Off The Bench?
Soon after the John Ashcroft confirmation battle, a Democratic elder statesman sidled up to George W. Bush at a White House gathering. "You know, Mr. President," he said, "you can handle the Russians. You can handle the Iraqis. The one thing you can't handle is one of those Supreme Court Justices quitting on you."
"I hadn't thought of it that way," Bush replied. "But you may be right."
The test could come this summer. Most Supreme Court scholars think two members--Chief Justice William H. Rehnquist, 76, and Sandra Day O'Connor, who is nearly 71 and was the first woman on the court--want to pack up their robes and go. With a Republican in the White House (put there by the Justices, their critics complain), either could sign off knowing a replacement would bear passing ideological resemblance to him- or herself.
Last month a rumor shot through the legal community that O'Connor would announce her retirement within a few weeks; that came on top of her widely reported dismay, at an election-night party, over news that Florida had gone for Gore. It was "terrible," she said; her husband explained that she wants to retire but not with a Democrat choosing her successor. She's expressed the same desire to friends. Another report, even more recent, had Rehnquist pledging to take a chair at the University of Arizona law school next fall. The guessing game comes in the wake of the court's bitter 5-to-4 decision shutting down the Florida recount and handing the election to Bush--a ruling that left the court wounded and at war with itself. O'Connor, who voted with the majority, is said to have been especially troubled by the public anger directed at the court. When a friend praised the court's ending the election saga, she replied, "Yes, but at a price."

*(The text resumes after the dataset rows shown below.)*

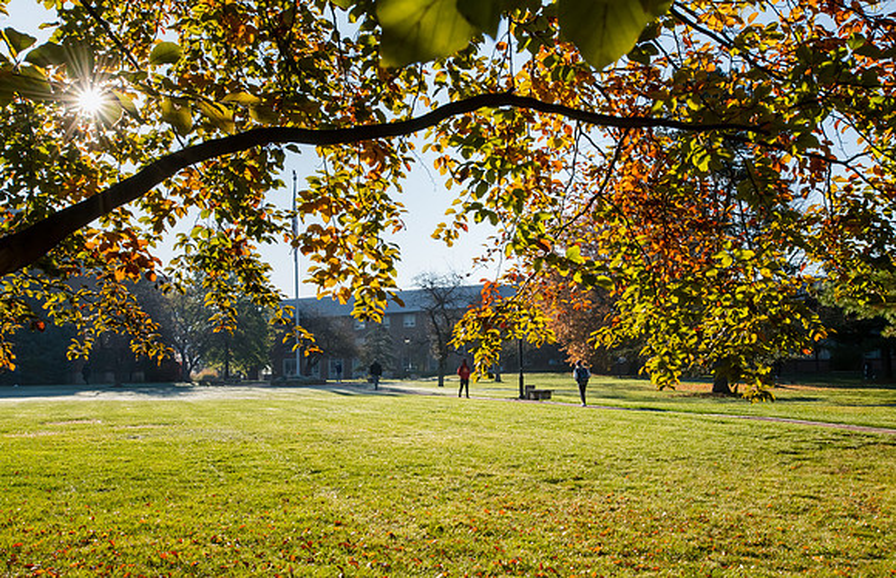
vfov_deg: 34.7
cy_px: 316
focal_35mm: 37
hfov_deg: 51.8
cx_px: 475
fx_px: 923
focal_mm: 35
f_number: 22
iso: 800
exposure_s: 1/200
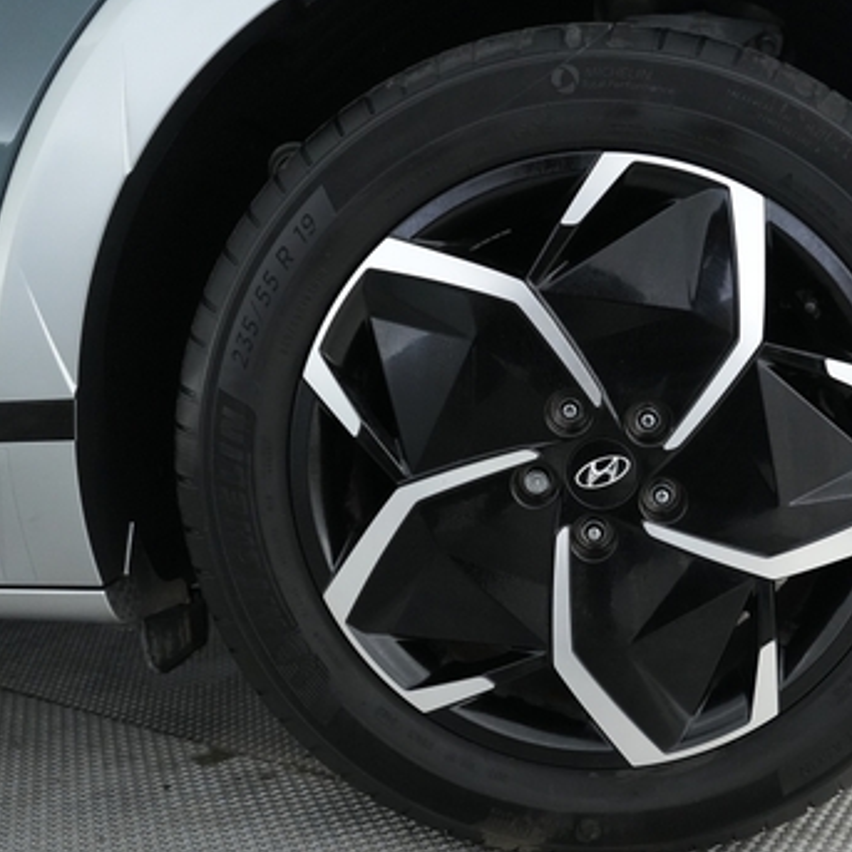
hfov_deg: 42.9
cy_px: 482
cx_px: 604
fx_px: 1058
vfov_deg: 43.8
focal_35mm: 38
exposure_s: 1/160
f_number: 2.8
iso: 5000
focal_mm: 24
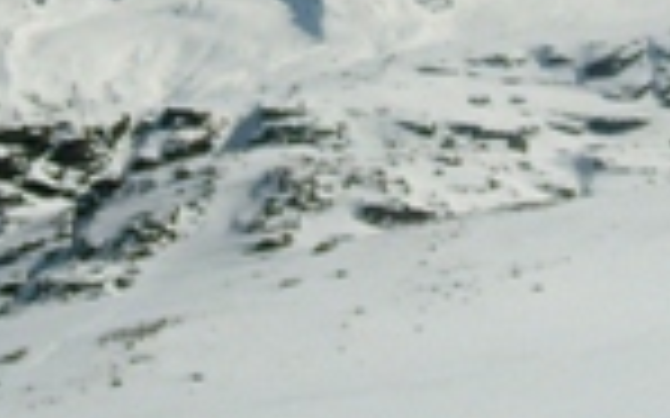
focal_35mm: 153
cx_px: 553
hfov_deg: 13.6
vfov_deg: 8.5
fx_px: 2793
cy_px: -61
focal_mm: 5.8
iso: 80
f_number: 7.1
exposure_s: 1/1000
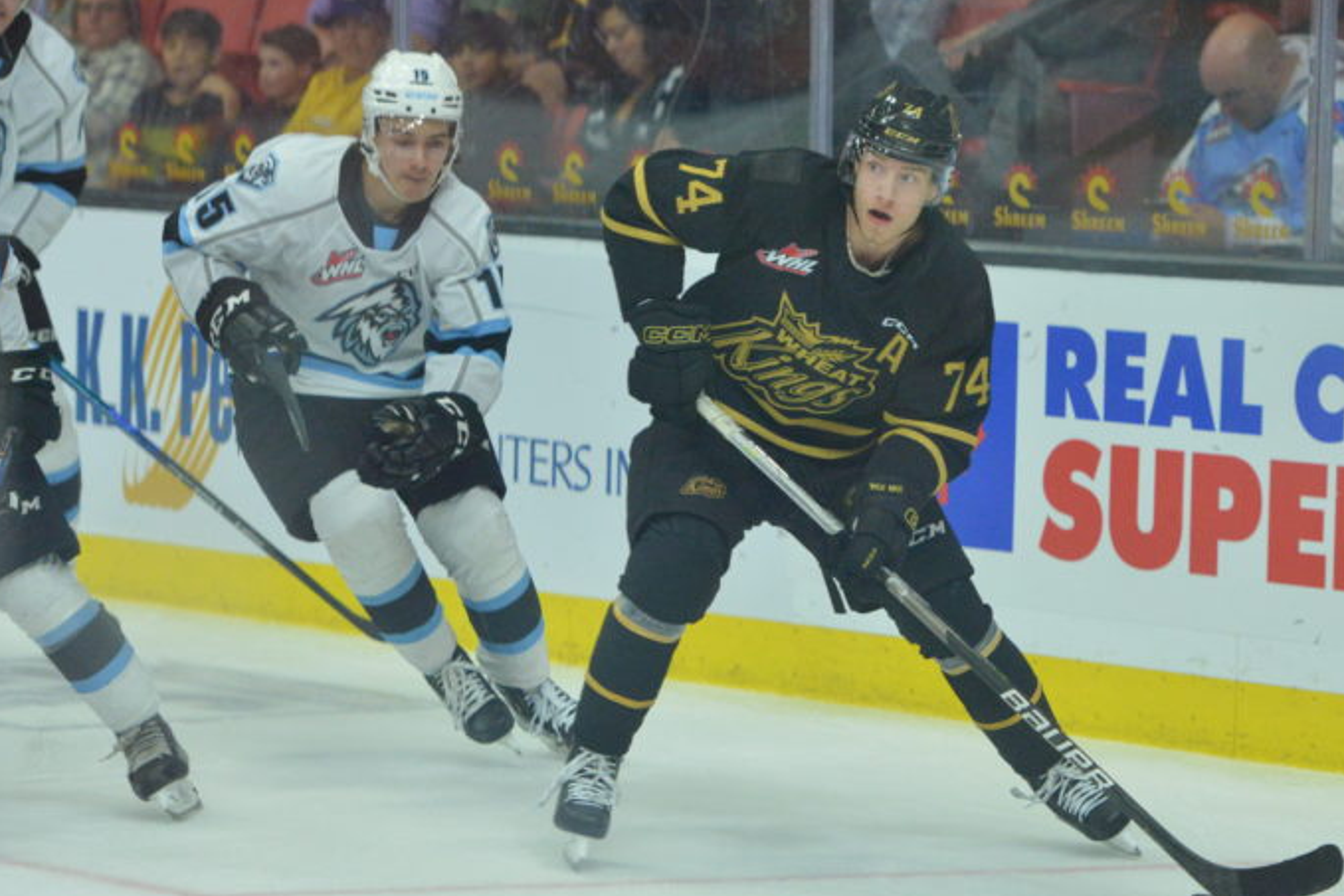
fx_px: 7318
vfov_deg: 7.0
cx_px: 742
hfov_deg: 10.5
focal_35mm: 196
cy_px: 525
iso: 6400
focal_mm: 130
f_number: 2.8
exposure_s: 1/3200
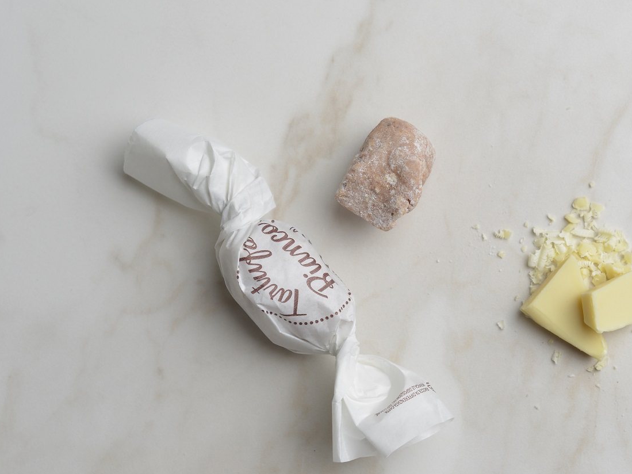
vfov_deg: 17.6
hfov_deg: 23.1
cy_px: 238
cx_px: 473
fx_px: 1533
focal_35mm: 84
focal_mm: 50
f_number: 6.3
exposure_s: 1/125
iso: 100
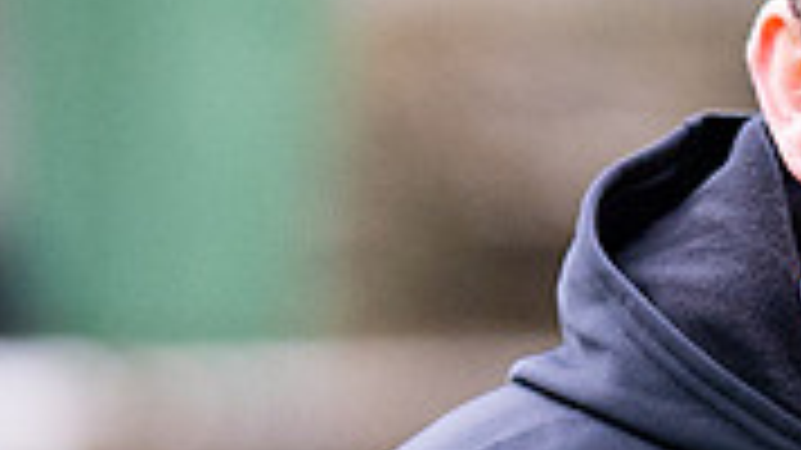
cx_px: 1024
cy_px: 518
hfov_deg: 1.8
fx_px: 25225
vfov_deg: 1.0
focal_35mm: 1188
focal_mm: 135
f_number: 2.2
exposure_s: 1/2000
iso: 640
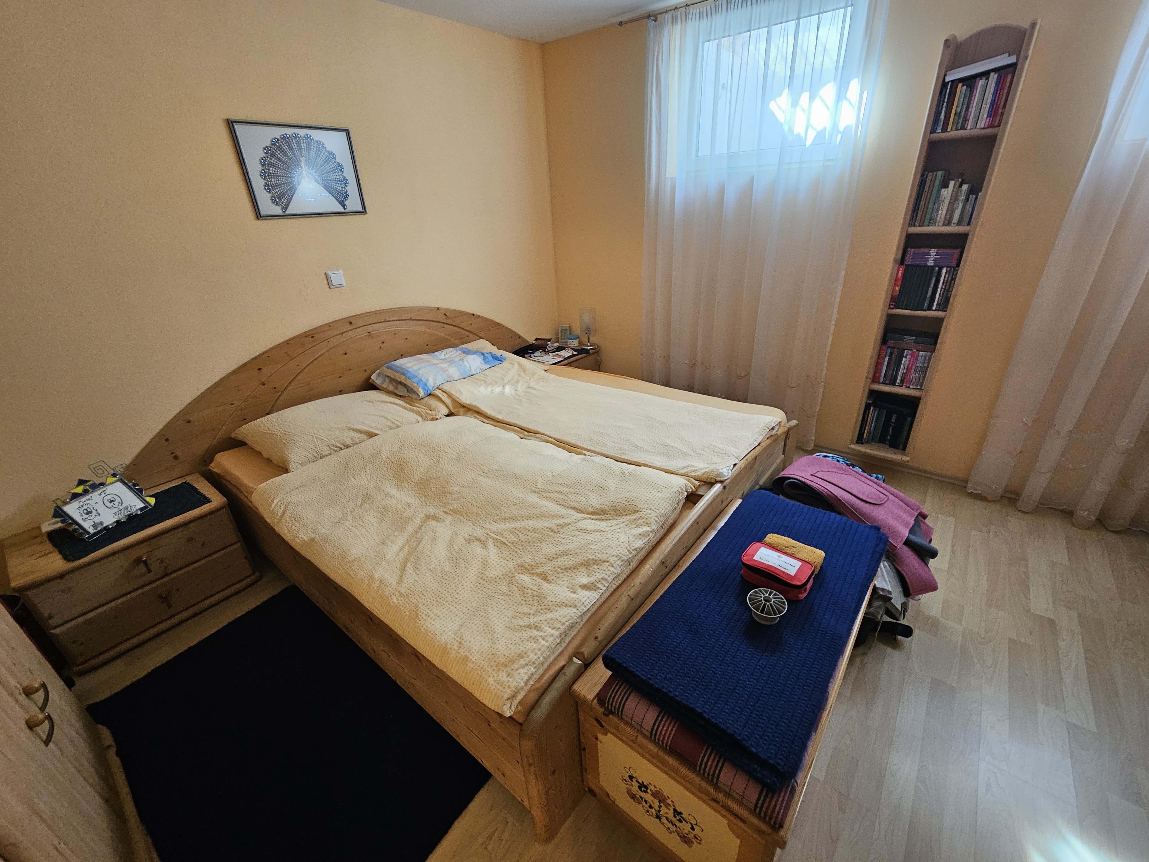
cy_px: 431
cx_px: 574
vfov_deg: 89.9
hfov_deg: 106.2
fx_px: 432
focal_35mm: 13
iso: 320
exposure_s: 1/33
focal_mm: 2.2
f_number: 2.2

Which leads to Part 2 of the game: Who would be tapped to take their places? The answer will determine whether the confirmation process is a mere brawl or a full-scale conflagration. The clash over Attorney General Ashcroft, with 42 Senate Democrats voting no, was cast by both sides as a warm-up for the war over the next high court opening, a slot with lifetime tenure. The Senate's 50-50 split adds still more flammability. Bush continues to say he most admires ultraconservative Justices like Antonin Scalia and Clarence Thomas, but will his resolve melt when he has to face the fire?
"Both sides are set for a pitched battle, and it could be a replay of my experience," says Robert Bork, a conservative whose 1987 nomination to the court went down in an ugly partisan clash. Bush might get away with naming an unbending conservative to Rehnquist's slot. But one of the toughest tasks of Bush's presidency could be replacing O'Connor--a swing vote on a court that often rules 5 to 4 and the crucial fifth vote upholding Roe v. Wade, since pro-choice groups no longer count on Anthony Kennedy. "Any effort by Bush to appoint a far right-wing Justice to replace O'Connor could make the Ashcroft battle look like a walk in the park," says Elliott Minceburg, legal director of People for the American Way, which is already doing opposition research on possible nominees.